The blanket ban on the allotments made under Roshni Act acted as a severe blow to the poor landless beneficiaries of the scheme.

According to official figures, out of the total 348,200 kanals of land regularized under the Roshni Act, 340,100 kanals were transferred free of cost as agricultural land. Not all beneficiaries had political and official connections. According to data, the scheme had 30,000 beneficiaries who could get ownership of state land. Most of them were poor homeless and landless people.

These 50-60 odd families from R.S.Pura agitating today were among them. They said they paid the money that was duly fixed under the Roshni scheme for the regularization process. All the previous land-related laws, including Big Landed Estates Abolition, Tenancy Act and Land Reforms Act, that protected the rights of poor agrarian communities to use of land, were scrapped in 2020.

Demands of the impacted farmers

“We demand that our agriculture lands in Ban Sultan (Miran Sahib) and Mahanpur (Bishnah) be returned to us,” they now say.

An elderly woman farmer, participating in a sit-in to reclaim her seized land, told the Kashmir Times, “Our family has resided here for four generations. In 2015, a Patwari tampered with our land records, and in 2018, despite our inability to offer bribes, our land mutation during the land inspection (girdawari) wasn’t processed.
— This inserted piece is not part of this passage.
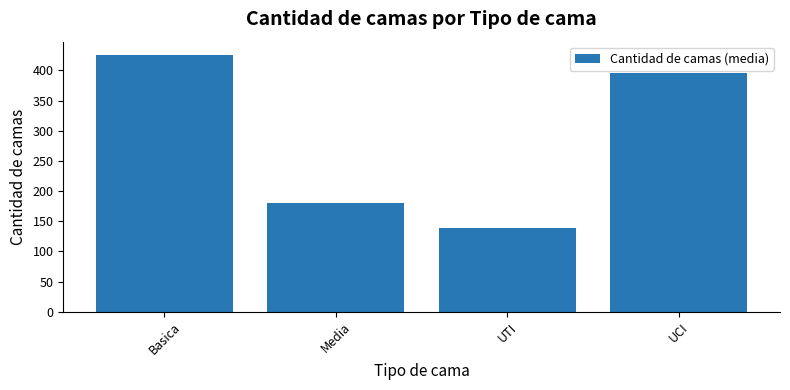

At which label is the value closest to 282?

Media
We rely on our meager 4 kanals of land, supporting three families,” she maintained.

Recounting the sequence of events of February 28, she said, “Initially, the police issued threats, followed by calls from Miran Sahib and Nawanshahr DSP, asserting their inability to assist us. Subsequently, without our knowledge, the police forcefully installed signboards on 4 kanals of our land. While poor farmers have been evicted, those with bigger land holdings have been left untouched.”
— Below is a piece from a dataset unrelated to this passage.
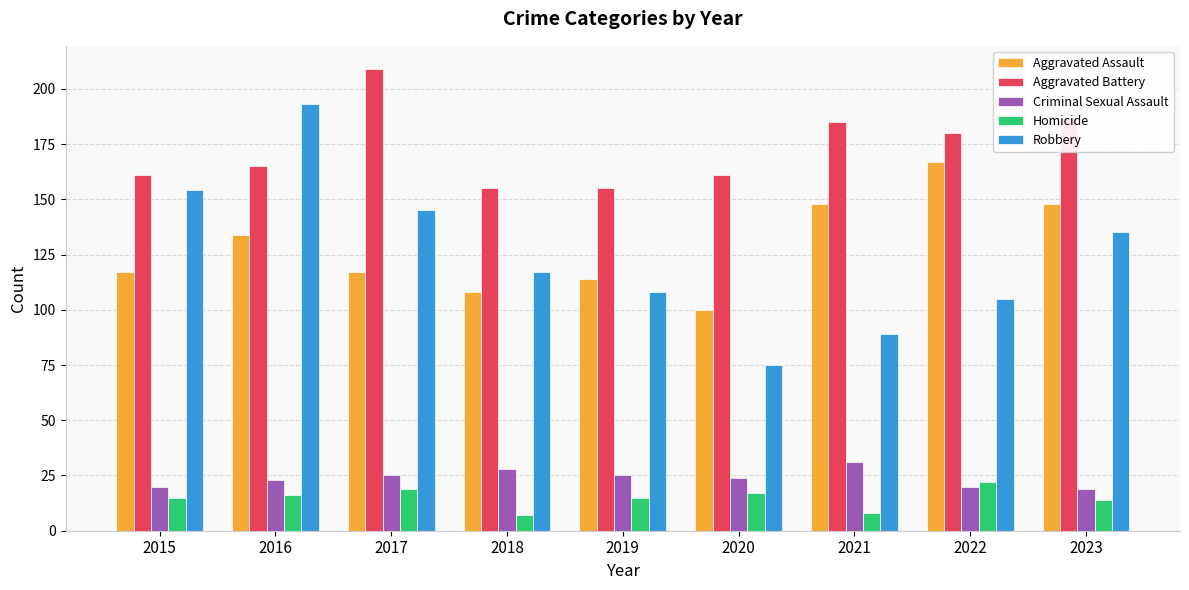

What is the difference between the maximum and minimum values in the Aggravated Assault series?

67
She said that this was just the reverse of what this government has been promising. “They made big claim that they are taking back the land of big feudal lords but in reality, they are only after small landholders,” she added.
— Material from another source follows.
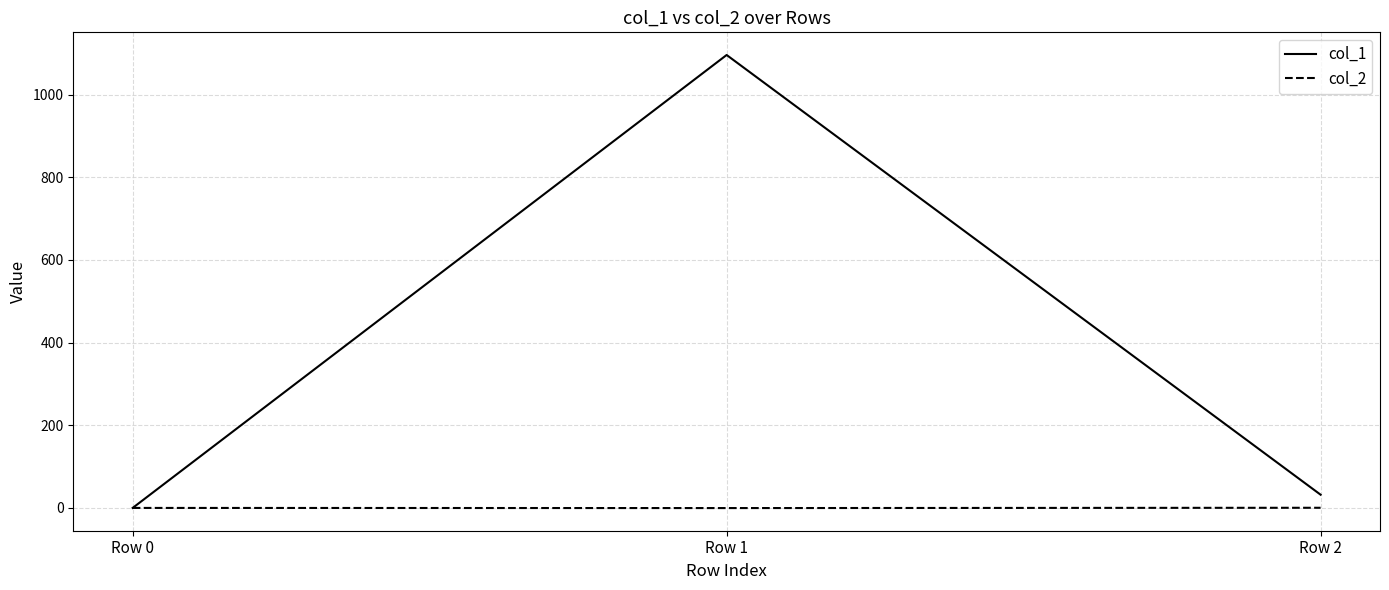

Which series has the largest range (max minus min)?

col_1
Despite enduring police harassment, we remain steadfast in our demand for justice, she said. Another farmer echoes her sentiments and averred that the government is using police to tyrannise them.

One protesting farmer said that signboards belonging to the Jammu and Kashmir police department have been forcibly planted on the agricultural land of peasants in these villages, instilling fear among the populace that their land is being appropriated by the police.

This action is highly condemnable, as it serves as a blatant intimidation tactic and coercive measures, he said.

The protesting villagers said that they have been told that the land would be used for development projects.

“If development projects are necessary, alternative vacant lands such as nurseries or factories should be utilized, sparing our agricultural plots. Prime Minister Modi must recognize the dire poverty in Jammu and refrain from further oppression. Regrettably, no official has acknowledged our plight,” they maintain.

Who will feed us?

Disappointed and agitated, one of the farmers reminded of prime minister Narendra Modi’s claims that 140 crore Indian are his family. “Where do we poor people fit in this family? Does his family only comprise of the super-rich persons being gifted contracts and airports.”

One of them said, “Our demand is clear: The farmers who have been dispossessed must be provided with land, employment opportunities for their children, and adequate compensation.”

He added, “Generations of our families have toiled on this land, investing our blood and sweat into its cultivation. Losing this land would be devastating, as it is our primary means of livelihood. We demand nothing less than full justice from both the local and national governments regarding this matter.”

For the distraught women farmers, the grim realities are staring them in the face. One of them said, “What will we eat if our lands are snatched from us? How will we produce food? Our children will die of hunger and we’re ready to commit suicide if our demands are not met.”